Africa

Ivory Coast deploys troops ahead of presidential poll

Soldiers wait before being deployed to secure the presidential election process at the army headquarters in Abidjan November 22, 2010
Image caption There are fears the run-off could trigger violence

Ivory Coast's army has begun deploying soldiers to boost security ahead of Sunday's run-off election.

The polls is intended to reunite the country which split in two following a northern rebellion in 2002.

Two thousand more soldiers will be sent across Ivory Coast - and former rebels are matching the number.

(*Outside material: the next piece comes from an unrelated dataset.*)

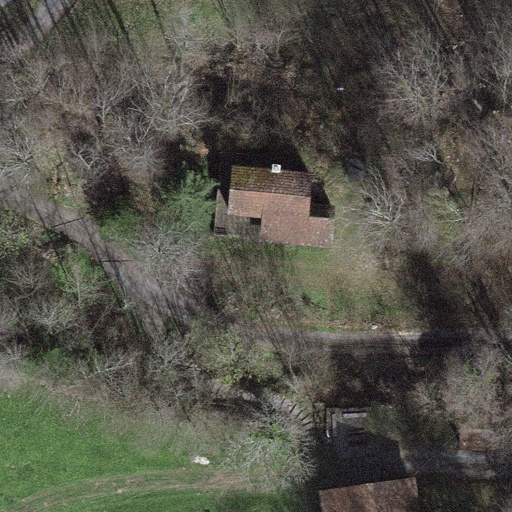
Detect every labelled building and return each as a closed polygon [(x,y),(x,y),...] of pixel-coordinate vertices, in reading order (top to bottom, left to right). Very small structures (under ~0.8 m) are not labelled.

There were reports of clashes between rival supporters of the two candidates on Monday, with fights breaking out in the main city of Abidjan.

Some 8,500 UN peacekeepers have also been deployed across the country, the world's biggest cocoa producer.

The two candidates in the run-off are the incumbent President Laurent Gbagbo and former Prime Minister Alassane Ouattara.

There are fears that a run-off could trigger violence in the West African country where the elections have been cancelled six times in the past five years.

"To all who are lurking in the shadows plotting against the peace, the armed forces of Ivory Coast would like to remind you that they will be merciless with anyone caught in the act of disruption, physical threat or public disturbance," Reuters news agency quotes army chief Gen Phillippe Mangou as saying.

Northern rebels took up arms in 2002, dividing the country for five years, until a power-sharing deal was signed in 2007.

The ex-rebel New Forces leader Guillaume Soro became prime minister - aged 38 - but he is too young to stand in elections.

Since the death of the country's founding President, Felix Houphouet-Boigny, in 1993 the country has struggled to choose a legitimate new leader.

That led to tensions between north and south that in 2002 erupted in civil war.